A autora do artigo crítico ainda sugere a inconstitucionalidade da “proibição de contratar com o Poder Público ou de receber benefícios ou incentivos fiscais ou creditícios, direta ou indiretamente, ainda que por intermédio de pessoa jurídica da qual seja sócio majoritário, pelo prazo de cinco anos, contados do trânsito em julgado da decisão administrativa”.

Alega, num ‘duplo twist carpado hermenêutico’, que a proibição iria se contrapor ao princípio da intranscendência da pena.

Não há, contudo, qualquer contraposição ao princípio da intranscendência da pena, uma vez que a proposta legislativa em questão não dispõe sobre a imposição de sanção penal diversa. Ressalte-se que referido princípio constitui fundamento do direito penal, não sendo aplicável à hipótese em análise, que não estabelece qualquer comando normativo que possibilite a condenação penal de pessoa jurídica, limitando-se, tão-somente, à restrição temporária de sua capacidade de contratar. Ademais, a própria Constituição Federal prevê situações em que esse princípio pode ser relativizado, conforme dispõe o artigo 5º, inciso XLV, ao estabelecer que “a obrigação de reparar o dano e a decretação do perdimento de bens poderão ser, nos termos da lei, estendidas aos sucessores e contra eles executadas, até o limite do valor do patrimônio transferido.”

Repúdio firme à violência contra a mulher

A autora da crítica finaliza apontando caminhos para o fim da violência contra a mulher, todos eles flácidos, pouco objetivos e sem nenhuma propositividade, lembrando a frase clássica dos concursos de Miss: "O meu desejo é a paz mundial".

Não é com leis flácidas que vamos enfrentar a violência contra a mulher. Pernambuco está entre os nove estados observados pela Rede de Observatórios da Segurança, que aponta uma média de 13 mulheres vítimas de violência a cada 24 horas. Os dados revelam ainda que em cada 17 horas uma mulher é vítima de feminicídio.
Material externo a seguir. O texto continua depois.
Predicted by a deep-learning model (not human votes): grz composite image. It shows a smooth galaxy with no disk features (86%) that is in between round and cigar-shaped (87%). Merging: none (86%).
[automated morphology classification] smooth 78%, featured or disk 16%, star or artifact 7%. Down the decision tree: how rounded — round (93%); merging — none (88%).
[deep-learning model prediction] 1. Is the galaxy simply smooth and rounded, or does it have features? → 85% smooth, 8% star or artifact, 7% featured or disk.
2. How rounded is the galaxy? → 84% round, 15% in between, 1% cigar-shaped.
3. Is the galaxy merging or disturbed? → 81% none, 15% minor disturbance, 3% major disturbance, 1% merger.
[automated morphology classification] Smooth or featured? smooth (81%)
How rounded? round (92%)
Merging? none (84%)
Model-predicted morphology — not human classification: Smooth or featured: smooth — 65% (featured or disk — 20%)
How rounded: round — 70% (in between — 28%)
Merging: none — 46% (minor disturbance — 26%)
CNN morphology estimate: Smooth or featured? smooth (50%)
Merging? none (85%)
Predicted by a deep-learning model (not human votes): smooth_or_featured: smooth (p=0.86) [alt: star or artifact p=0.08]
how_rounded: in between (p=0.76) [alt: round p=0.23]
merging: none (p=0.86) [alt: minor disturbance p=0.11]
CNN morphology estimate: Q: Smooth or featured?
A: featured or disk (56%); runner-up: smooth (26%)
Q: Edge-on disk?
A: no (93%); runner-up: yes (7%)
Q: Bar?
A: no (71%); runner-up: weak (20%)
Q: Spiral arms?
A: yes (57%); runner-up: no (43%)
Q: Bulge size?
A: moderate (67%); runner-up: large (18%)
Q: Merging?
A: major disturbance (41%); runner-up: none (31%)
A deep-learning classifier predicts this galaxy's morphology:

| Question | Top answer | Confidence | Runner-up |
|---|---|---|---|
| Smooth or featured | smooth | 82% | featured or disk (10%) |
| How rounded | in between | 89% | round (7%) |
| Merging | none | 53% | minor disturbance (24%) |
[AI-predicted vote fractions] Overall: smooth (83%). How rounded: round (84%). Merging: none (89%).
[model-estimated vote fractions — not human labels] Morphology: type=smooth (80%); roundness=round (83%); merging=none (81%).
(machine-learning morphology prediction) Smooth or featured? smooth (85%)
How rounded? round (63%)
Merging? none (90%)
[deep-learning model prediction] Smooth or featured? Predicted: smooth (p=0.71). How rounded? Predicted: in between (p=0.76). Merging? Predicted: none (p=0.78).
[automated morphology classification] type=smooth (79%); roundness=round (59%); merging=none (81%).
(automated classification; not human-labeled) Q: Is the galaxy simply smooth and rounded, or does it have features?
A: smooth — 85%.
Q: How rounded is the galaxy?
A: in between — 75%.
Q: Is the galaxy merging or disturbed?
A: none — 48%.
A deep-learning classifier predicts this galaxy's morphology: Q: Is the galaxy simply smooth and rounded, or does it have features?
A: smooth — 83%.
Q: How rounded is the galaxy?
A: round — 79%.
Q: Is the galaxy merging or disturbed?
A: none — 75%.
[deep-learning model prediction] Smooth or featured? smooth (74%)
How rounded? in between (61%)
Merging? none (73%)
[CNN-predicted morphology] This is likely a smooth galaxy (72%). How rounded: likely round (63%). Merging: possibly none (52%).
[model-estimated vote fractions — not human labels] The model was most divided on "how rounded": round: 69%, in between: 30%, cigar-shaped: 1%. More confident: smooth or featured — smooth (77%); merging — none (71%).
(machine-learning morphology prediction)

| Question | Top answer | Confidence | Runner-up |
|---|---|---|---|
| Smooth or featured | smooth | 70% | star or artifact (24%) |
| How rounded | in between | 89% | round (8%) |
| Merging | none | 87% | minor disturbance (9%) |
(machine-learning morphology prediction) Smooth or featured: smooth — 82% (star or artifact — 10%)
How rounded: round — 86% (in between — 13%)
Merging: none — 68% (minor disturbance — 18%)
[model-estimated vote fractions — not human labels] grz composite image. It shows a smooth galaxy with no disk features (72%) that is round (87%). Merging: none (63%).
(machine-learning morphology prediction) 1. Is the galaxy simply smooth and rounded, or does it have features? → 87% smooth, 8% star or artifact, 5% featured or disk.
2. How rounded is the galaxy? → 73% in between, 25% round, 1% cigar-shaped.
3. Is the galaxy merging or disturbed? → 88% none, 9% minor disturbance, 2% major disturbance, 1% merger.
No nosso estado o número de casos de feminicídio teve um aumento de 100% nos primeiros meses de 2025, segundo balanço divulgado pela Secretaria de Defesa Social (SDS).

Precisamos de leis firmes, capazes de provocar uma legítima mudança na cultura que naturaliza e banaliza a crueldade contra as mulheres. Nossa lei tem esse propósito. E a despeito do lobby dos agressores de mulheres, ela vai cumpri-lo.

Liana Cirne, professora de Direto da UFPE e vereadora do Recife.